• **Obiettivo A**: Per favore, riscrivi la porzione dell'elenco compresa tra la riga che contiene "Q: How many books does the picture show?" e la riga che contiene "Count of chairs: 6", estremi inclusi, mettendo "measuring cups" al posto di "measuring spoons" e senza cambiare nient'altro.

La biografia di Rosa Parks è quella di una vita ribelle come si intitola il libro The Rebellious Life of Mrs. Rosa Parks di Jeanne Theoharis che su The Nation spiega che “molto di ciò che si insegna agli studenti e molto di ciò che la maggioranza degli americani pensano di sapere sull’attivismo di Rosa Parks è sbagliato”. Lei non era “docile, passiva, o ingenua”. Era una militante che cominciò facendo compagnia al nonno seguace di Marcus Garvey che faceva la guardia alla casa col fucile per difendersi dal Ku Klux Klan. Hanno fatto bene i Wu Ming a consigliare con un tweet “Quanti edulcoratori seriali sanno che Rosa Parks appoggiava Malcolm X, il Black Power ed era pro autodifesa armata?” di leggere l’articolo di Jeanne Theoharis 10 cose che non sapevate su Rosa Parks :
1. Parks era stato buttata fuori del bus un decennio prima dallo stesso autista – per essersi rifiutata di pagare nella parte anteriore e andare nella parte posteriore. Aveva evitato l’autobus di quel conducente per dodici anni perché conosceva bene i rischi di far arrabbiare autisti che erano bianchi e portavano armi. Sua madre era stata minacciata con la violenza fisica da parte di un autista, di fronte alla Parks quando era una bambina. Un vicino della Parks era stato ucciso per la sua posizione sul bus, e la dimostrante adolescente Claudette Colvin, tra gli altri, era da poco stata gravemente malmenata dalla polizia.
2. Parks fu una sostenitrice per tutta la vita dell’autodifesa. Malcolm X era il suo eroe personale. La sua famiglia teneva una pistola in casa, anche durante il boicottaggio, a causa del terrore quotidiano della violenza bianca. Da bambina, quando veniva spinta da un ragazzo bianco, lei respingeva . Sua madre minacciò di ucciderla, ma la Parks manteneva la sua posizione. Un’altra volta, affrontò con un mattone un bullo bianco, sfidandolo a proseguire con la sua minaccia di colpirla. Lui se ne andò via. Al tempo in cui il Ku Klux Klan faceva scorribande violente attraverso la sua città dell’infanzia, Pine Level, Ala., suo nonno sedeva in veranda per tutta la notte con il suo fucile. Rosa rimaneva sveglia certe notti, vegliando con lui.

• **Elenco dell'esercizio**:
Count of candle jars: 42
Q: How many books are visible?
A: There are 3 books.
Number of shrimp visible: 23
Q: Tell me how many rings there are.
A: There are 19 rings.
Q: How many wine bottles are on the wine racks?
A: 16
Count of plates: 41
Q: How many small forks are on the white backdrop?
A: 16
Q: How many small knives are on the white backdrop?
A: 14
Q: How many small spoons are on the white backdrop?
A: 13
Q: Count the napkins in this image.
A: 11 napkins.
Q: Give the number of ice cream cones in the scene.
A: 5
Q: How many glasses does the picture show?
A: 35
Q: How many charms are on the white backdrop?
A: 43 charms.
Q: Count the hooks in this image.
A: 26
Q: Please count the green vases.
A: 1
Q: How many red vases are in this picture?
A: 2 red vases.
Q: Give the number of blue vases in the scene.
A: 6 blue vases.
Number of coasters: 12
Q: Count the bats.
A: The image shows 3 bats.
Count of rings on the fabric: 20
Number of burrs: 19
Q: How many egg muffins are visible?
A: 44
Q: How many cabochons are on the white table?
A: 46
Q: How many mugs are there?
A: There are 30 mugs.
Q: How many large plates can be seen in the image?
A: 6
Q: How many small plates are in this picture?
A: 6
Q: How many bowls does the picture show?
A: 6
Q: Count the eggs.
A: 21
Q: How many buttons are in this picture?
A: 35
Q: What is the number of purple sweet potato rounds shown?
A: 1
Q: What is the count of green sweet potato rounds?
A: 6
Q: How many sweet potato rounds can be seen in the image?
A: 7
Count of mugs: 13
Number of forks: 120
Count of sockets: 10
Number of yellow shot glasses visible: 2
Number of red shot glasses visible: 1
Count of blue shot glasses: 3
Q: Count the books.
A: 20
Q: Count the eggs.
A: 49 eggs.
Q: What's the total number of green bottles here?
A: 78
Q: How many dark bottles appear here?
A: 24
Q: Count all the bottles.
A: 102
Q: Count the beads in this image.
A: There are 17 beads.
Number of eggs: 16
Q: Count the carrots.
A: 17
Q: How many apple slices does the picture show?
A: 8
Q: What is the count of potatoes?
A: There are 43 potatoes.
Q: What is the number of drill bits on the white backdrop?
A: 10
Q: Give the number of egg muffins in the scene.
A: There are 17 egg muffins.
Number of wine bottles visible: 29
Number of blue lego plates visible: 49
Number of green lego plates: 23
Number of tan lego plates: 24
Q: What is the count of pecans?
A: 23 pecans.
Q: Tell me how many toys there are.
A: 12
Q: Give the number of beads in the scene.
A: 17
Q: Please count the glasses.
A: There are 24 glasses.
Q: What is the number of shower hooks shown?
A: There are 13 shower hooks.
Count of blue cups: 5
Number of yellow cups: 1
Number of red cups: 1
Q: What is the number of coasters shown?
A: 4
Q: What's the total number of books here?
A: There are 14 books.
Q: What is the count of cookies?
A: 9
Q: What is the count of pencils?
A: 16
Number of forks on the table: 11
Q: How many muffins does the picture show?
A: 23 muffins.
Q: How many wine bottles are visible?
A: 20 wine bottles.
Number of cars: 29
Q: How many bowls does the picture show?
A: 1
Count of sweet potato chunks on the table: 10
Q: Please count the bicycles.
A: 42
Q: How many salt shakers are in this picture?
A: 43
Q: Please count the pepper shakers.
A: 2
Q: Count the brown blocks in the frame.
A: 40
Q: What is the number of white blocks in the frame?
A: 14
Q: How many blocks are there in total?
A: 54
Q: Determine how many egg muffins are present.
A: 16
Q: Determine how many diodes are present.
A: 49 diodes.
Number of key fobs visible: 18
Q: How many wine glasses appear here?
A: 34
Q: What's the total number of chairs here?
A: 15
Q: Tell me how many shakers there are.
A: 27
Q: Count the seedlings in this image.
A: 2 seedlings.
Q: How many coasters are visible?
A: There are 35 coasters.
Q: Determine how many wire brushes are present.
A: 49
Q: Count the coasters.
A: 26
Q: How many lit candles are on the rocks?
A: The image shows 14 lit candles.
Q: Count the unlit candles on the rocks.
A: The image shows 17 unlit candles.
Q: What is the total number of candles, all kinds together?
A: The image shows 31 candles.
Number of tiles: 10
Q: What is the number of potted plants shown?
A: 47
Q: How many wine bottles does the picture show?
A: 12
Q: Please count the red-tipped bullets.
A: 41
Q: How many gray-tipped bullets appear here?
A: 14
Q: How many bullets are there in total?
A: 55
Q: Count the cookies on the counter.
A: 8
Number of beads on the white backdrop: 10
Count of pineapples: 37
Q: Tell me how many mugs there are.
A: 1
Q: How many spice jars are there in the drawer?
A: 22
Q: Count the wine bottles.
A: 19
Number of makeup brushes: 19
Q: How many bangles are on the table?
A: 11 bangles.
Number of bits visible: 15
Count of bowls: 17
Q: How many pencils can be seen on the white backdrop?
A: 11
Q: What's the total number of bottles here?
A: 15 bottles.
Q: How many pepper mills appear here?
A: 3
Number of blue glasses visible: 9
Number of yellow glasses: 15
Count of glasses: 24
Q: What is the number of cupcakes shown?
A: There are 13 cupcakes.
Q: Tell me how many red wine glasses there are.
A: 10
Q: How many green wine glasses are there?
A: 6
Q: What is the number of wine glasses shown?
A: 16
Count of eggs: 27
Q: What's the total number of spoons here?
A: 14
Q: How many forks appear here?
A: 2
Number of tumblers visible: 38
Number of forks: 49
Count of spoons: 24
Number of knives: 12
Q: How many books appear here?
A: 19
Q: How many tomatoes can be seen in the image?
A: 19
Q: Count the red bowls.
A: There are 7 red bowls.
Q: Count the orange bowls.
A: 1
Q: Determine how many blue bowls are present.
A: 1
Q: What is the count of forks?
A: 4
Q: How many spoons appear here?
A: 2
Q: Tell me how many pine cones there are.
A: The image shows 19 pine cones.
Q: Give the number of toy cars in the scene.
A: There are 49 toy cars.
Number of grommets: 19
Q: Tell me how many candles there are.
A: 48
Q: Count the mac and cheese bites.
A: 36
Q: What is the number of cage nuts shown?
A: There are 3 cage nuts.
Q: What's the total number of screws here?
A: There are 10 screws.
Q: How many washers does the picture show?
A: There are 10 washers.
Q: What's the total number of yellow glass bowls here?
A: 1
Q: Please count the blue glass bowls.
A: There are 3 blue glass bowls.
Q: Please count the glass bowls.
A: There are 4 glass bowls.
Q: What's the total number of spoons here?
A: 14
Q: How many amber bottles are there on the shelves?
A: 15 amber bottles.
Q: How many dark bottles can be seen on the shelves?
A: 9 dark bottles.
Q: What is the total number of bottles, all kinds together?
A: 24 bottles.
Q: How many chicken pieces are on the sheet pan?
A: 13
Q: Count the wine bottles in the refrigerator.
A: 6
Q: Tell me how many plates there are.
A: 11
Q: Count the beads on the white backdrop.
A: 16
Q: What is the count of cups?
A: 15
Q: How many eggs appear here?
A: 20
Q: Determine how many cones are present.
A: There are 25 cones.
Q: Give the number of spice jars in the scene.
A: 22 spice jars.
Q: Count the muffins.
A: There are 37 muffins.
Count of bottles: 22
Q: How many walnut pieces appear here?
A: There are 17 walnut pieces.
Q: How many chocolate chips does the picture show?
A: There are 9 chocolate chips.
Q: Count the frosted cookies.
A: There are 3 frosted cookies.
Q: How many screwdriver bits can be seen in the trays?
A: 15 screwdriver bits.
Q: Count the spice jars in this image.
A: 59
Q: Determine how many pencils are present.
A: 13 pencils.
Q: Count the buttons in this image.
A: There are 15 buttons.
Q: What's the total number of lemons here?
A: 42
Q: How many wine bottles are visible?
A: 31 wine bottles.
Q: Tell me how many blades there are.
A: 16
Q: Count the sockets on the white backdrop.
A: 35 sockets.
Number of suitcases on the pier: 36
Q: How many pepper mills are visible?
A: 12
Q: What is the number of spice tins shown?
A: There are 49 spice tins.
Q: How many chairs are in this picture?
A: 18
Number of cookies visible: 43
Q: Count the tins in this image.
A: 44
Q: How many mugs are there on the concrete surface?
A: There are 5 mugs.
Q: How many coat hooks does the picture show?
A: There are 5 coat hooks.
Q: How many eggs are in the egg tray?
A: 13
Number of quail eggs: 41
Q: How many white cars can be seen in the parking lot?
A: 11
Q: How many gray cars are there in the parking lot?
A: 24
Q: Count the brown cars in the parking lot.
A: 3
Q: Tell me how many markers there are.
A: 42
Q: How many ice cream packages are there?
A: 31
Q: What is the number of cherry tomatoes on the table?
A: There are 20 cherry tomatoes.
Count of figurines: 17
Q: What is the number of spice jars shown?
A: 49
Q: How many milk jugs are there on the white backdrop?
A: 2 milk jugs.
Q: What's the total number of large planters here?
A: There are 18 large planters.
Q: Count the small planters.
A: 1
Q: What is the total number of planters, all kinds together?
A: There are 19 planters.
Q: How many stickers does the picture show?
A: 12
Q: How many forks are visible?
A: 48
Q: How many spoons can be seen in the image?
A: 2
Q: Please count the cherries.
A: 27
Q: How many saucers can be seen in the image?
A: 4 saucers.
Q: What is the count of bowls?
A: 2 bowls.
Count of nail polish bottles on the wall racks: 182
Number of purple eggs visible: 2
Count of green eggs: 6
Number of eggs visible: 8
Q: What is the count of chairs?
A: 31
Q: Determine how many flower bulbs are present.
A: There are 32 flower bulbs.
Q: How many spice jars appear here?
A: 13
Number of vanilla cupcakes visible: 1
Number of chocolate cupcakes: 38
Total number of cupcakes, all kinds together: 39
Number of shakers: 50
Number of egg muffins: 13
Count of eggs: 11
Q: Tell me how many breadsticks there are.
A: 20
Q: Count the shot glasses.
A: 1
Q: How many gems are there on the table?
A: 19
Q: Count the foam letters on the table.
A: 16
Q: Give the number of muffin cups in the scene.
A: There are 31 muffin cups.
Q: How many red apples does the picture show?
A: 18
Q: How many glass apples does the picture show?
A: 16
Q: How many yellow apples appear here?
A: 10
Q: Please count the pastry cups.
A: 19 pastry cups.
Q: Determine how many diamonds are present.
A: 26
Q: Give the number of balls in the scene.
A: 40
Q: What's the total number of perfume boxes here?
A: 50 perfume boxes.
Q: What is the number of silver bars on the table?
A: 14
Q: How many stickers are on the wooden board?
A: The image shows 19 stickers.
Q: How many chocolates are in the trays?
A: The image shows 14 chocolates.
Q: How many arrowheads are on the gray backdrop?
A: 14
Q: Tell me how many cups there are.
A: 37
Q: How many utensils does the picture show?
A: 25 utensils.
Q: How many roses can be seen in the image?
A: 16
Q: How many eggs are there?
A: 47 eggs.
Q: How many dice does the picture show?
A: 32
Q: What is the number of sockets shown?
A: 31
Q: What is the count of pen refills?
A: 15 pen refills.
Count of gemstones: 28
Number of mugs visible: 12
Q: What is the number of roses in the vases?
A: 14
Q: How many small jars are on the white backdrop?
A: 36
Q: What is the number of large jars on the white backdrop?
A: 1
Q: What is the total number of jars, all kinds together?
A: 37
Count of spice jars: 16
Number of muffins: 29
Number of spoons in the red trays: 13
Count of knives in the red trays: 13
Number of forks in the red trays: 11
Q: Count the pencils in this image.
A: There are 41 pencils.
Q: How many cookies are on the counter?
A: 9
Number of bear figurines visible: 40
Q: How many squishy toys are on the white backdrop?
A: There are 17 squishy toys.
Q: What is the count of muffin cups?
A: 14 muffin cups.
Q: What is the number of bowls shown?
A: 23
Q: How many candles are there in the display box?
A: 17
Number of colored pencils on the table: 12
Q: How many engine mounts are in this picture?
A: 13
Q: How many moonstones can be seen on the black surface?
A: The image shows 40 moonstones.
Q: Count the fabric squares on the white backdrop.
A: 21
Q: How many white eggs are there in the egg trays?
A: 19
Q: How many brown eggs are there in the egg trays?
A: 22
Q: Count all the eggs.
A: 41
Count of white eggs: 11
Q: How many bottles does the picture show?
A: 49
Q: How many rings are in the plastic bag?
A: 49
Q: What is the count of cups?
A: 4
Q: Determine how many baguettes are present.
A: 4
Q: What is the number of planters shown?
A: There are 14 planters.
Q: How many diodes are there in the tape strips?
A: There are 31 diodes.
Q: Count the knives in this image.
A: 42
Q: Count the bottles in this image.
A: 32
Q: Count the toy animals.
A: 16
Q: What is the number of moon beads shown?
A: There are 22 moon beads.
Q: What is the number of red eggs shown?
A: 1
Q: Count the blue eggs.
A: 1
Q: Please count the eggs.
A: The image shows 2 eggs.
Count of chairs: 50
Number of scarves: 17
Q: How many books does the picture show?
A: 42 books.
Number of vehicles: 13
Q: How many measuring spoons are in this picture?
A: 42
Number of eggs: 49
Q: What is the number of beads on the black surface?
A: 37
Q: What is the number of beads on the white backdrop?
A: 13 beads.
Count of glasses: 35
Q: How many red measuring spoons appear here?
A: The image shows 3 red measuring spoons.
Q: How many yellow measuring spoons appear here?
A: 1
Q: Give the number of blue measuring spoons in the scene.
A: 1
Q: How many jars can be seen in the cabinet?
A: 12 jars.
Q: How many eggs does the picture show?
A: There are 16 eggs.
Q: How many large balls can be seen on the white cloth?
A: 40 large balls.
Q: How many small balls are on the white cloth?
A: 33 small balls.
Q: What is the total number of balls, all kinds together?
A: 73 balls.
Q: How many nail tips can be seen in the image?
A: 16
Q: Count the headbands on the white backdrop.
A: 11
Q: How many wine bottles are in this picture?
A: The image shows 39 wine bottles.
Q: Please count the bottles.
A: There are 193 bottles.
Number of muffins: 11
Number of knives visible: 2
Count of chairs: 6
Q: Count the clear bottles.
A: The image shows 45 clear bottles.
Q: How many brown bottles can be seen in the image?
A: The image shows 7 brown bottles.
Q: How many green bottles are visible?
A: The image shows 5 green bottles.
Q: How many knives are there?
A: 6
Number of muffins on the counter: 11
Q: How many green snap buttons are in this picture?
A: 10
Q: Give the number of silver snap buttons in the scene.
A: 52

• **Obiettivo B**: Chi era l'eroe personale di Rosa Parks secondo il brano proposto?

• **Soluzione A**:
Q: How many books does the picture show?
A: 42 books.
Number of vehicles: 13
Q: How many measuring cups are in this picture?
A: 42
Number of eggs: 49
Q: What is the number of beads on the black surface?
A: 37
Q: What is the number of beads on the white backdrop?
A: 13 beads.
Count of glasses: 35
Q: How many red measuring cups appear here?
A: The image shows 3 red measuring cups.
Q: How many yellow measuring cups appear here?
A: 1
Q: Give the number of blue measuring cups in the scene.
A: 1
Q: How many jars can be seen in the cabinet?
A: 12 jars.
Q: How many eggs does the picture show?
A: There are 16 eggs.
Q: How many large balls can be seen on the white cloth?
A: 40 large balls.
Q: How many small balls are on the white cloth?
A: 33 small balls.
Q: What is the total number of balls, all kinds together?
A: 73 balls.
Q: How many nail tips can be seen in the image?
A: 16
Q: Count the headbands on the white backdrop.
A: 11
Q: How many wine bottles are in this picture?
A: The image shows 39 wine bottles.
Q: Please count the bottles.
A: There are 193 bottles.
Number of muffins: 11
Number of knives visible: 2
Count of chairs: 6

• **Soluzione B**: Malcolm X.